Niemand trägt eine Zahnspange nur zum Spaß, sondern dafür gibt es handfeste medizinische Gründe, so der Tenor vieler Zuschriften.
Glauben Sie wirklich?
Selten habe ich mich über einen Artikel so geärgert wie über diesen. Glauben Sie wirklich, dass es eine Freude ist, in der von Ihnen angesprochenen Altersgruppe noch mit einer Zahnspange durch die Gegend zu laufen? Ich glaube kaum, dass jemand jahrelang mit etlichen Einschränkungen leben möchte, nur der Schönheit wegen. Meine Zähne z. B. wurden in der Jugend korrigiert, nur leider hat mein Kieferorthopäde sein Handwerk nicht verstanden. Übrigens habe ich weder vor noch nach der Spange unter nächtlichem Röcheln oder Sabbern leiden müssen.
U. Bandow, Hamburg
Respektlos
Ich bin 44 Jahre alt und trage seit zwei Jahren eine feste Zahnspange. Ich habe eine Menge Erwachsene kennengelernt, die Zahnspangen tragen. Keiner hatte eine Zahnspange aus Modegründen, um dem Jugendwahn zu frönen oder sich in die Pubertät zurückzuversetzen. Wenn Sie mal nachrechnen, ist die Generation 40 plus in den 60er-Jahren geboren. In den Siebzigern achtete man noch nicht so sehr auf kieferchirurgische Korrekturen. Heutzutage ist das Bewusstsein bezüglich des Zustandes des Gebisses viel größer. Außerdem sind die Möglichkeiten der Gebisskorrektur sehr vielfältig. Alle, die ich bisher mit Zahnspange kennenlernte, hatten eine medizinische Indikation. Die Respektlosigkeit, mit der Sie auf die Hässlichkeit der Zahnspangen hinweisen, ist schon bemerkenswert.
Iris Büchner-Horstmann, Hamburg
Neidisch
Der Artikel ist ärgerlich und peinlich. Mit detaillierten Kenntnissen in Kieferorthopädie glänzt die Autorin jedenfalls nicht. Eine Korrektur von Zahnfehlstellungen im Erwachsenenalter hat so gar nichts damit zu tun, sich ins Jugendalter zurückzuversetzen. Jeder weiß das, der jemals eine solche Behandlung ertragen musste. Was ist schlimm daran, nach der Behandlung mit schönen Zähnen durch die Welt zu gehen? Ist die Autorin vielleicht neidisch und muss ihre Zähne bereits in Kukident baden?
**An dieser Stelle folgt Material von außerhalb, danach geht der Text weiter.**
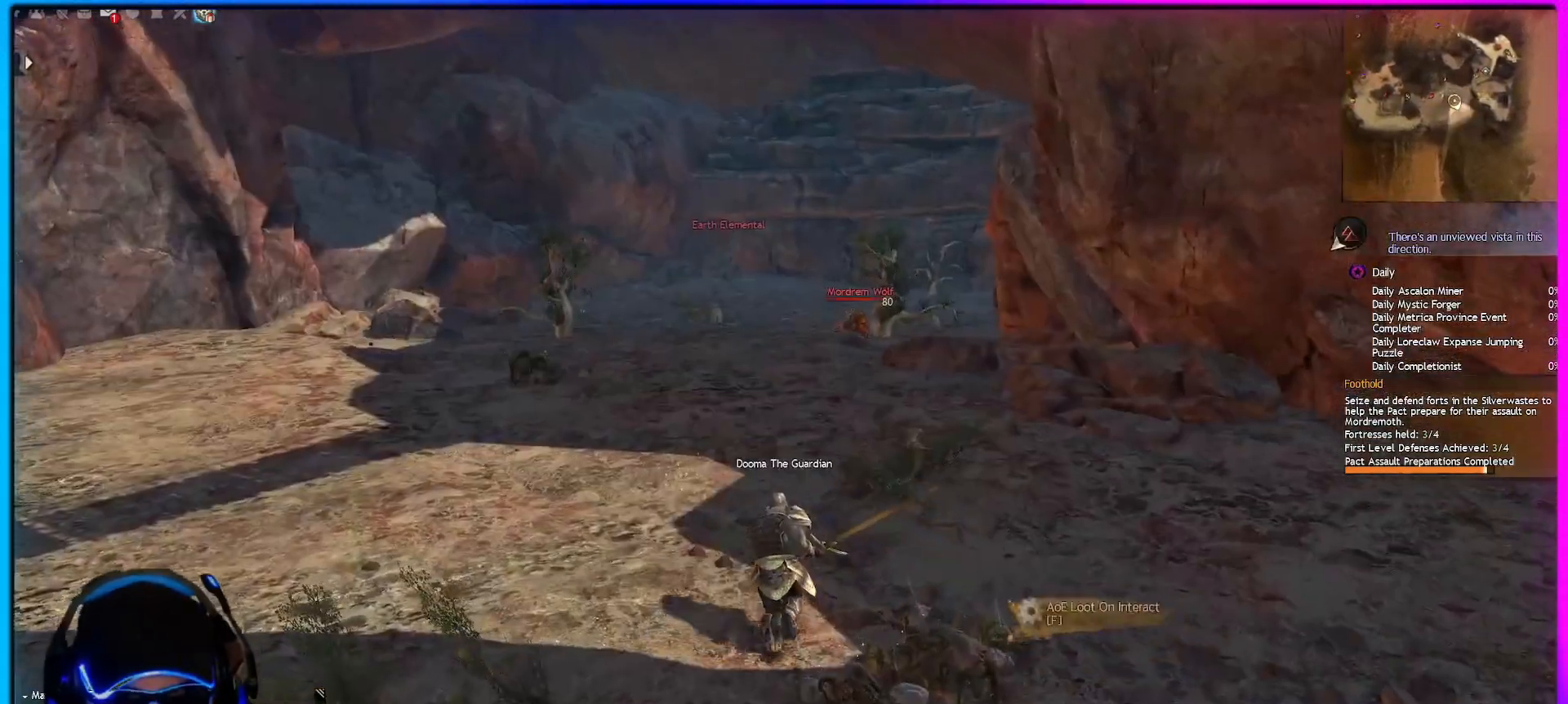
{"keys": ["a", "shift", "w"], "mouse": ["right"], "mouse_move": "right", "events": [[117, "a", "down"]]}
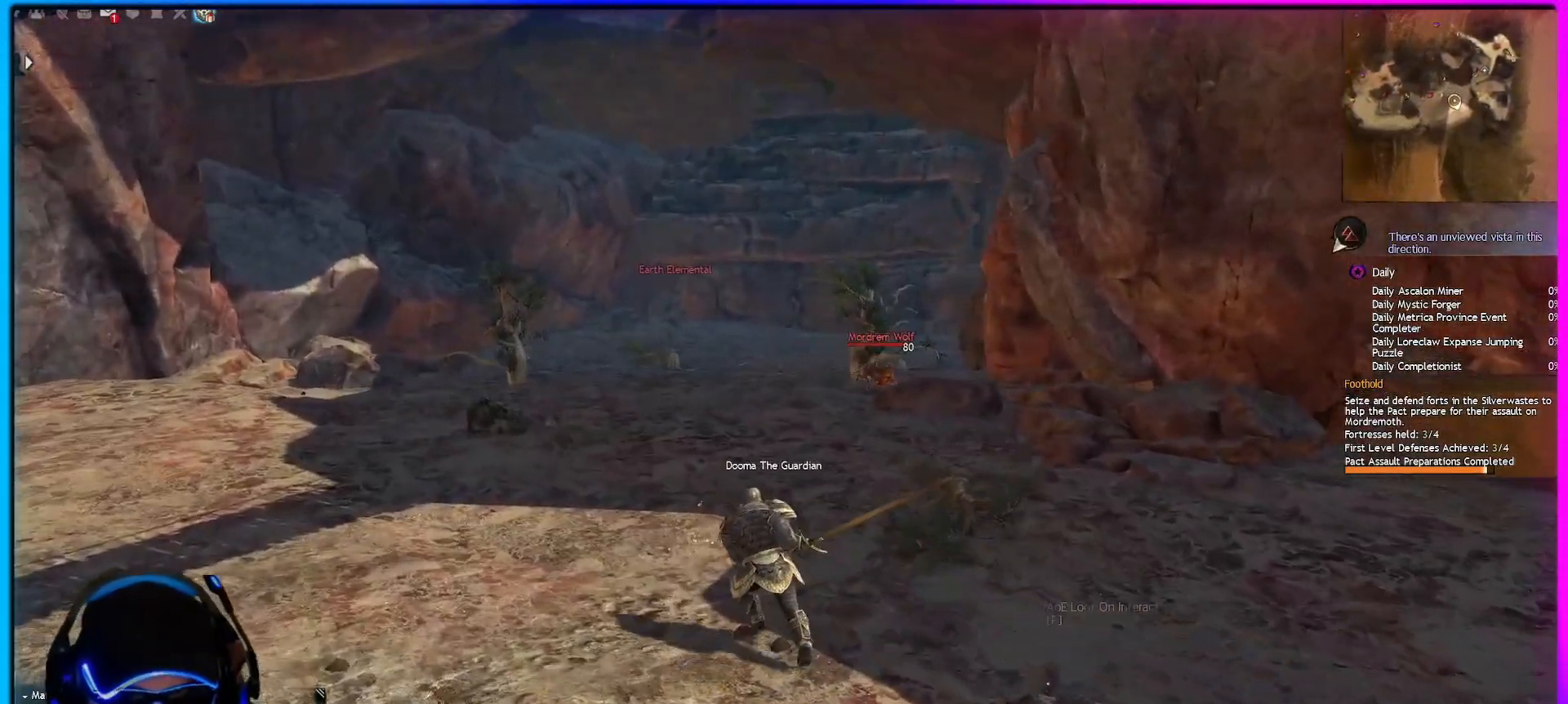
{"keys": ["tab", "w"], "mouse": ["right"], "mouse_move": "still", "events": [[217, "a", "up"], [267, "shift", "up"], [500, "tab", "down"]]}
Marion Schlichting-Erb, Hamburg
Festgefahren
Aha, ein bauchfreies Oberteil anziehen oder sich mit Rollerblades fortbewegen darf man nur bis zu einem gewissen Alter. Darüber hinaus darf man keinen Spaß mehr daran haben. Tut man es dennoch, will man jung erscheinen. Möglicherweise fahre ich auch nur auf meinem Tretroller (Kickboard), um mich bei Kindern und Jugendlichen anzubiedern und nicht, weil ich damit schneller zur Bahn komme. Höchstwahrscheinlich kleiden Sie sich dann ab 40 nur noch in Beige, lassen das Rad im Keller stehen und kaufen sich vorsorglich schon mal Gesundheitsschuhe. Herzlichen Glückwunsch zu dieser festgefahrenen Lebenseinstellung.
S. Wilhelm, per E-Mail
Sachlich-fachlich
Was treibt eine Journalistin zu solch grotesken Schilderungen, was treibt einen Chefredakteur, solch einen Artikel auf der Titelseite einer seriösen Tageszeitung zu platzieren? Ich bin neugierig und besorgt: Haben Sie bei sich oder in Ihrem Umfeld die von Ihnen beschriebenen Erfahrungen tatsächlich gemacht? Dann kann es wohl kaum bei einem seriösen, das heißt zertifizierten Fachzahnarzt für Kieferorthopädie gewesen sein: Es gehört zu unseren ärztlichen Aufgaben, sachlich-fachlich zu beraten und aufzuklären, gewissenhaft und lege artis zu behandeln gemäß medizinischer Diagnose und Indikation sowie jeden Schritt ärztlichen Handelns schriftlich zu dokumentieren.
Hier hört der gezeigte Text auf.